I think because it’s language.
There’s a famous quote from Charles Babbage when he presented his difference engine (gear based calculator) and someone asking “if you put in the wrong figures, will the correct ones be output” and Babbage not understanding how someone can so thoroughly misunderstand that the machine is, just a machine.
People are people, the main thing that’s changed since the Cuneiform copper customer complaint is our materials science and networking ability. Most of things people interact with every day, most people just assume work like it appears to on the surface.
And nothing other than a person can do math problems or talk back to you. So people assume that means intelligence.
EncryptKeeper@lemmy.world 1 week ago
They don’t convince themselves. They’re convinced by the multi billion dollar corporations pouring unholy amounts of money into not only the development of AI, but its marketing. Marketing designed to not only convince them that AI is something it’s not, but also that that anyone who says otherwise (like you) are just luddites who are going to be “left behind”.

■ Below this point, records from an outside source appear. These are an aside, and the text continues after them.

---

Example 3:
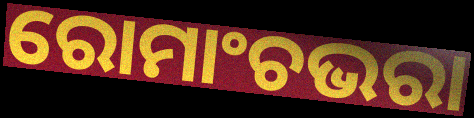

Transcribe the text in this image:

ରୋମାଂଚଭରା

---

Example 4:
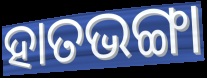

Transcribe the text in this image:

ହାତଭଙ୍ଗା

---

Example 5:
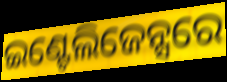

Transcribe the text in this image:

ଇଣ୍ଟେଲିଜେନ୍ସରେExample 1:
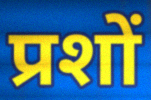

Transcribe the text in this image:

प्रशों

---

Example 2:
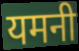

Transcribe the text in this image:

यमनी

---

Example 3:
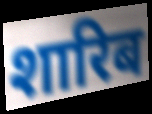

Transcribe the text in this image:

शारिब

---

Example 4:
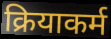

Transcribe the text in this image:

क्रियाकर्म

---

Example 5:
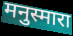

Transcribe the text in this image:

मनुस्मारा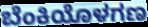
ಬೆಂಕಿಯೊಳಗಣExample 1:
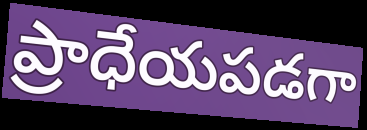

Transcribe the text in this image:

ప్రాధేయపడగా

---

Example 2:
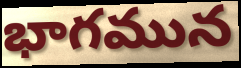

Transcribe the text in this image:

భాగమున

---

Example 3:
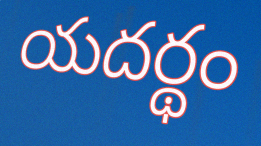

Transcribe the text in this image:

యదర్థం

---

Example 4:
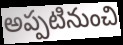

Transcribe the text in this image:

అప్పటినుంచి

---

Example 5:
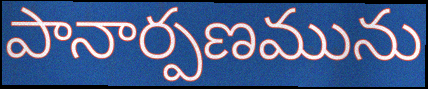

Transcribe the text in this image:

పానార్పణమును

Blackmist@feddit.uk 1 week ago
It’s no surprise to me that the person at work who is most excited by AI, is the same person who is most likely to be replaced by it.

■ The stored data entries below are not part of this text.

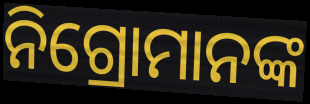
ନିଗ୍ରୋମାନଙ୍କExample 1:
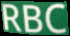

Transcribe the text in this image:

RBC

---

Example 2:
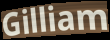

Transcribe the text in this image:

Gilliam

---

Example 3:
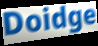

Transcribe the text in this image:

Doidge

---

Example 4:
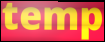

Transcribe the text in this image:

temp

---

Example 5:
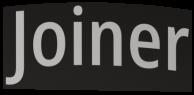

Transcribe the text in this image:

JoinerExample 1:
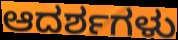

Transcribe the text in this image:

ಆದರ್ಶಗಳು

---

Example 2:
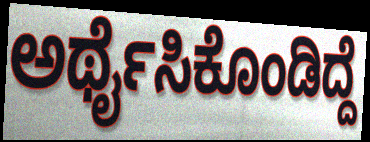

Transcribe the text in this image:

EncryptKeeper@lemmy.world 1 week ago
Yeah the excitement comes from the fact that they’re thinking of replacing themselves and keeping the money. They don’t get to “Step 2” in theirs heads lmao.
leftzero@lemmynsfw.com 1 week ago
LLMs are also very good at convincing their users that they know what they are saying.
It’s what they’re really selected for. Looking accurate sells more than being accurate.
I wouldn’t be surprised if many of the people selling LLMs as AI have drunk their own kool-aid (of course most just care about the line going up, but still).